═══ Dataset excerpts

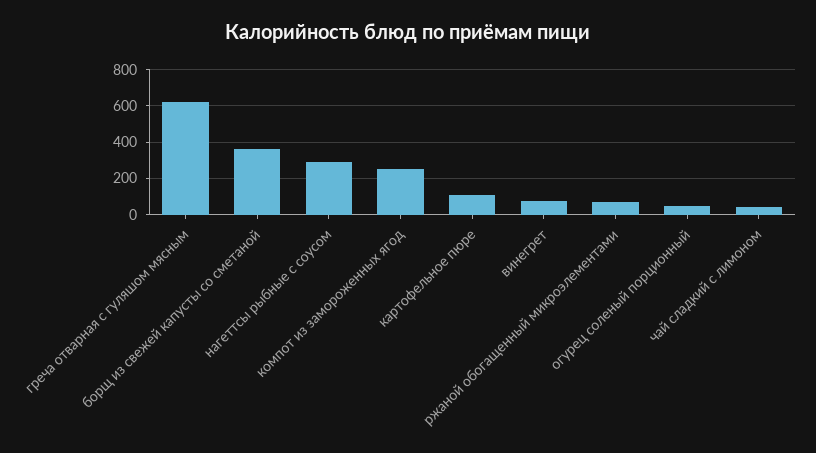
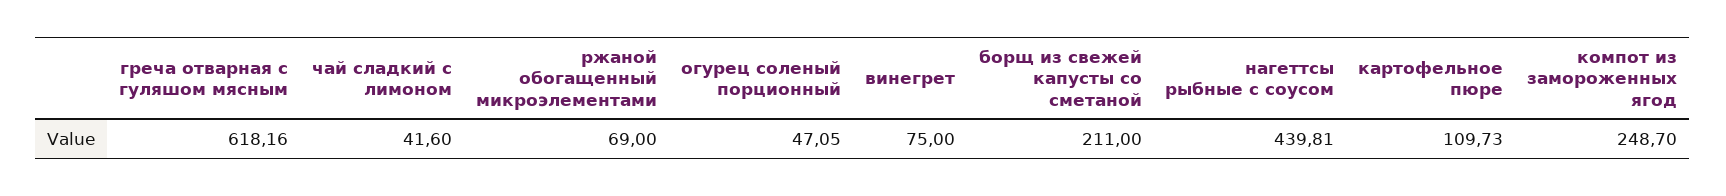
борщ из свежей капусты со сметаной: 350 -> 211
нагеттсы рыбные с соусом: 300 -> 439.81

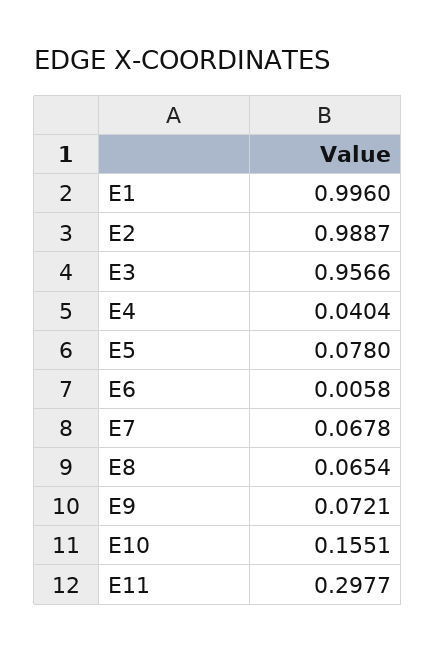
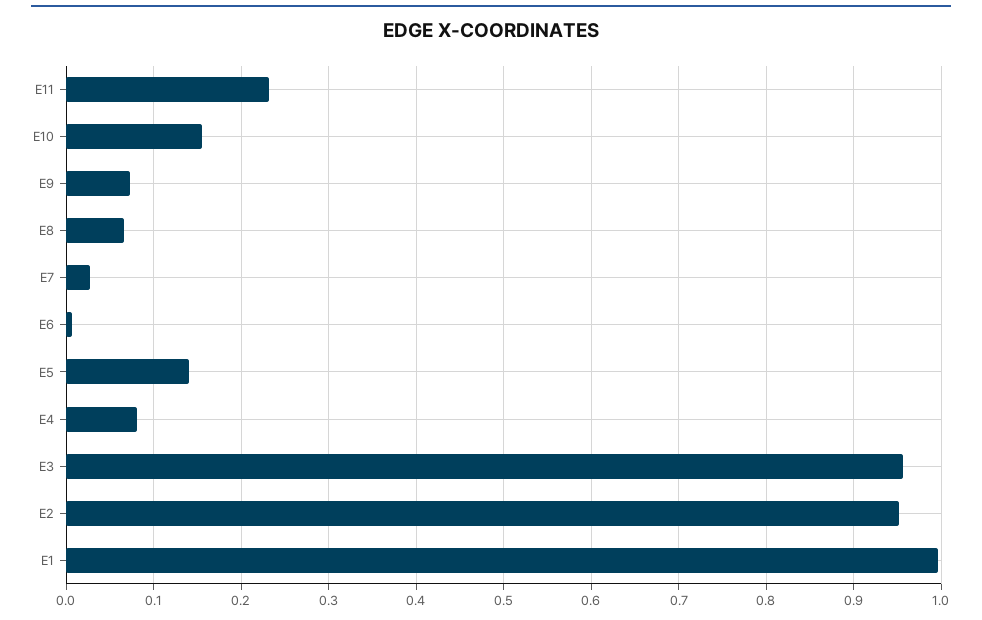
E2: 0.9887 -> 0.95
E4: 0.0404 -> 0.08
E5: 0.078 -> 0.14
E7: 0.0678 -> 0.03
E11: 0.2977 -> 0.23

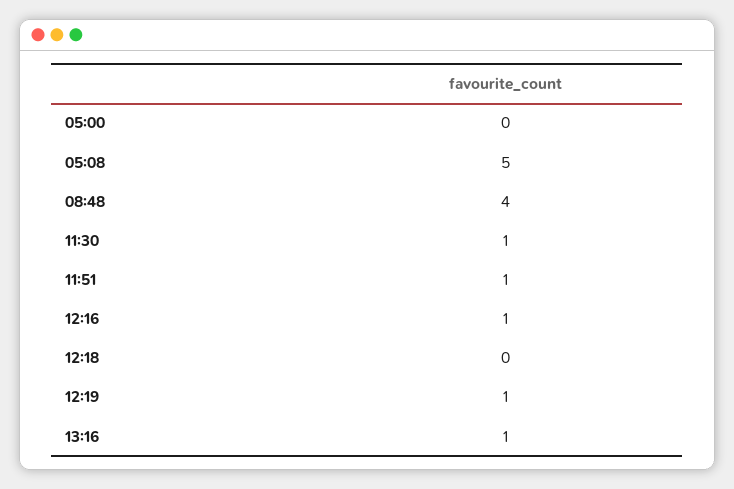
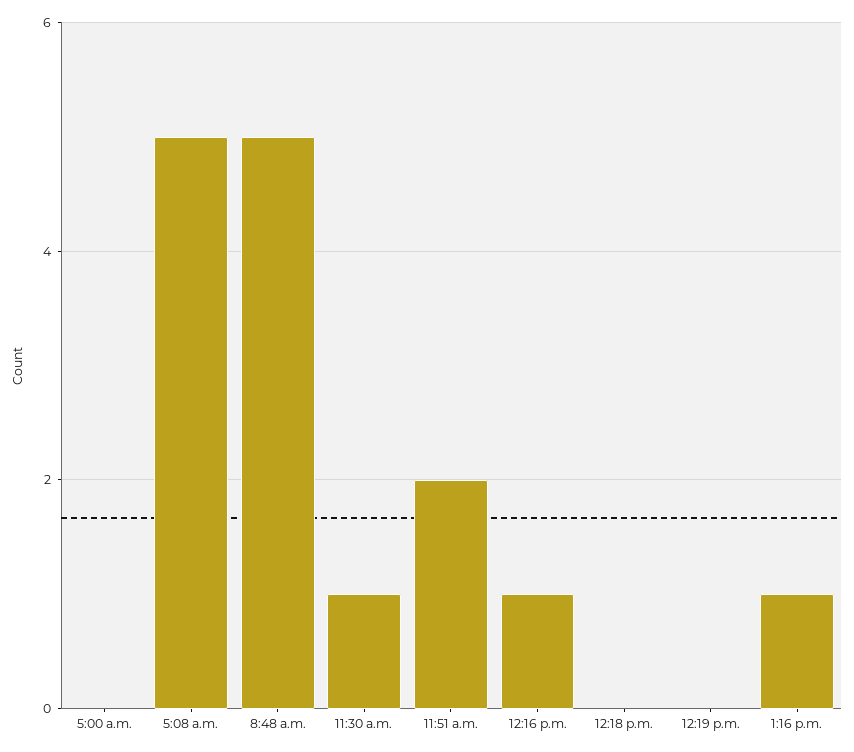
08:48: 4 -> 5
11:51: 1 -> 2
12:19: 1 -> 0

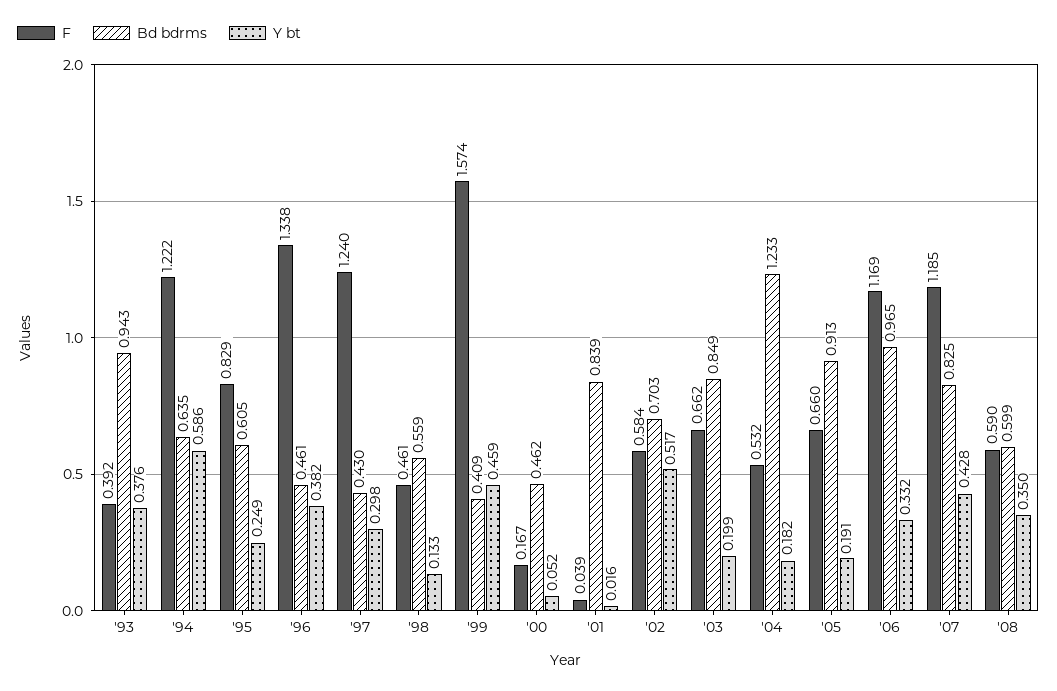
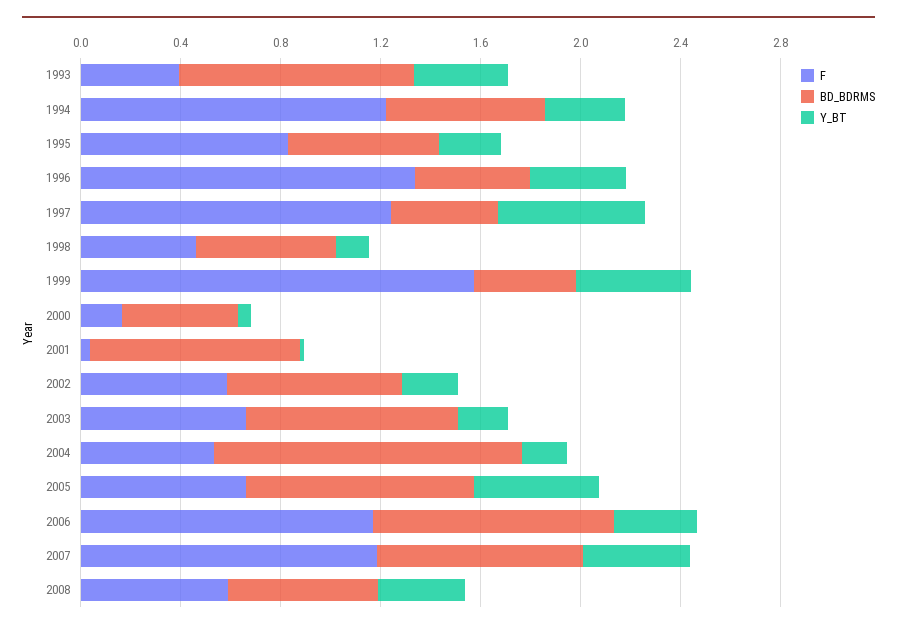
Y bt, '94: 0.586 -> 0.3
Y bt, '97: 0.298 -> 0.6
Y bt, '02: 0.517 -> 0.2
Y bt, '05: 0.191 -> 0.5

══════

*Directions*
Leaving the pictures behind, return every line above exactly.

*Solution for this problem*
борщ из свежей капусты со сметаной: 350 -> 211
нагеттсы рыбные с соусом: 300 -> 439.81

E2: 0.9887 -> 0.95
E4: 0.0404 -> 0.08
E5: 0.078 -> 0.14
E7: 0.0678 -> 0.03
E11: 0.2977 -> 0.23

08:48: 4 -> 5
11:51: 1 -> 2
12:19: 1 -> 0

Y bt, '94: 0.586 -> 0.3
Y bt, '97: 0.298 -> 0.6
Y bt, '02: 0.517 -> 0.2
Y bt, '05: 0.191 -> 0.5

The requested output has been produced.